Se o presidente argentino, Mauricio Macri, não veio à posse de Jair Bolsonaro em 1.º de janeiro, estando em férias na Patagônia – o representante argentino foi o chanceler Jorge Faurie –, ele fez questão de ser o primeiro chefe de Estado a fazer visita oficial ao brasileiro, ocorrida nesta quarta-feira. Um bom entendimento entre Brasil e Argentina é crucial para o desenvolvimento dos dois países e para o futuro do Mercosul, e Bolsonaro e Macri demonstraram a intenção de caminhar neste sentido.
O Mercosul nasceu, quase três décadas atrás, com o objetivo de incentivar a cooperação econômica e o comércio entre seus membros originais – Brasil, Argentina, Paraguai e Uruguai. No entanto, com a ascensão de governos de esquerda no continente no início do século 21, o bloco foi totalmente desvirtuado, tornando-se um clubinho ideológico afundado no protecionismo e refratário a quaisquer conversas sobre livre comércio, especialmente com os Estados Unidos. O compromisso do Mercosul com a democracia no continente sul-americano morreu quando, em uma manobra de Dilma Rousseff, Cristina Kirchner e Pepe Mujica, o Paraguai foi suspenso do bloco devido ao impeachment-relâmpago de Fernando Lugo, abrindo espaço para que a Venezuela chavista entrasse no grupo, algo a que o novo governo paraguaio se opunha.
Uma maior inserção internacional brasileira, objetivo declarado da equipe econômica e diplomática, passa pelo Mercosul
Felizmente, os novos ventos que sopraram no continente nos últimos anos, especialmente com a queda dos governantes de esquerda no Brasil e na Argentina, permitem crer em um ressurgimento da vocação original do Mercosul. A Venezuela, que jamais deveria ter entrado no bloco, está suspensa pelas sucessivas violações à cláusula democrática. O Mercosul voltou a negociar com empenho um acordo comercial com a União Europeia, e também busca estreitar os laços com a Aliança do Pacífico, bloco formado por México, Chile, Colômbia e Peru e que, em bem menos tempo que o Mercosul, já conseguiu muito mais avanços na área comercial.
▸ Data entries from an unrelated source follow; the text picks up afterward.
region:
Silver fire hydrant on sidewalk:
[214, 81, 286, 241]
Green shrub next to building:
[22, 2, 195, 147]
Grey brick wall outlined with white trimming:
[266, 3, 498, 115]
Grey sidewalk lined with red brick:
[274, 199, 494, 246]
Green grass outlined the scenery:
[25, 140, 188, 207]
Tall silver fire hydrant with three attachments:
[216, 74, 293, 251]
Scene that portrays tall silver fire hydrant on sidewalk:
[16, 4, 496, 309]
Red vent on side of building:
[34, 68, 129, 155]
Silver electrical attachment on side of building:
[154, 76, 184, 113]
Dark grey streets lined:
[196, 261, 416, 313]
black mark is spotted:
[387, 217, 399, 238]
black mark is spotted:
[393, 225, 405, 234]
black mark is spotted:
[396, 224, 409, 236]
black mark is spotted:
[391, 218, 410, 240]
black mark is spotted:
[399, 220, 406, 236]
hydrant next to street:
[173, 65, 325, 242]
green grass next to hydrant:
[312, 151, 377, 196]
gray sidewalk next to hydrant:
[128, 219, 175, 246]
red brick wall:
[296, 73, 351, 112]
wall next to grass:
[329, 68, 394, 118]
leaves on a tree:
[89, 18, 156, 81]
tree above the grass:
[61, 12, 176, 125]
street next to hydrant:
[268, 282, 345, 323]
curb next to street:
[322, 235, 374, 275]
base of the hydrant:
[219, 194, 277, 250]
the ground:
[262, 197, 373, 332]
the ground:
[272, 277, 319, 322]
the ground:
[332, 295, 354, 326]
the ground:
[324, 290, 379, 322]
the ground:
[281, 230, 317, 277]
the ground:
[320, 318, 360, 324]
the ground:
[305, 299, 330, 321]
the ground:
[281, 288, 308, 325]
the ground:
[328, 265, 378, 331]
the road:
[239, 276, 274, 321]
Bolsonaro e Macri mostraram a intenção de flexibilizar as regras do bloco – o Mercosul é uma união aduaneira, e por isso negociações comerciais precisam necessariamente envolver todos os membros – para que cada país tenha mais liberdade de assinar acordos comerciais isoladamente, se assim o desejar. Não se trata de enfraquecer o Mercosul, até porque ninguém ignora que a atuação em bloco continuará dando ao quarteto muito mais musculatura quando se tratar de negociar acordos com os grandes players do comércio mundial ou em fóruns multilaterais como a Organização Mundial do Comércio, mas de reconhecer as peculiaridades de cada país e até mesmo impedir que a ascensão de um governo mais avesso à abertura comercial em algum dos membros acabe engessando todo o bloco, como Cristina Kirchner fez no passado.
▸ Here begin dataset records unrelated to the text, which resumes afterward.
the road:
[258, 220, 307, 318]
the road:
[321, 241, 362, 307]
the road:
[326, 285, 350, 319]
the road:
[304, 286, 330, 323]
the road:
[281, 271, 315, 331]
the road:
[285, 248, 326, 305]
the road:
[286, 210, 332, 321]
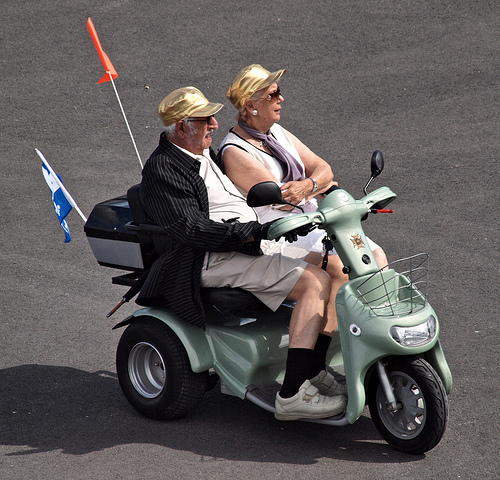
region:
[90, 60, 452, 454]
Elderly couple on a three wheeler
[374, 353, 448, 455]
Front tire of scooter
Por mais que, ainda antes da posse de Bolsonaro, o ministro da Economia, Paulo Guedes, tenha minimizado a importância do Mercosul, alcançar a maior inserção internacional brasileira, um objetivo declarado da equipe econômica e diplomática, passa pelo bloco. Não pela caricatura em que ele foi transformado por governos de esquerda sul-americanos, mas por um Mercosul robusto, um mercado consumidor de cerca de 250 milhões de habitantes, uma potência agrícola, mas cujo leque de produtos é muito mais amplo. O Brasil só tem a ganhar se o Mercosul incentivar o comércio dentro do bloco e buscar ativamente novos parceiros em todo o mundo.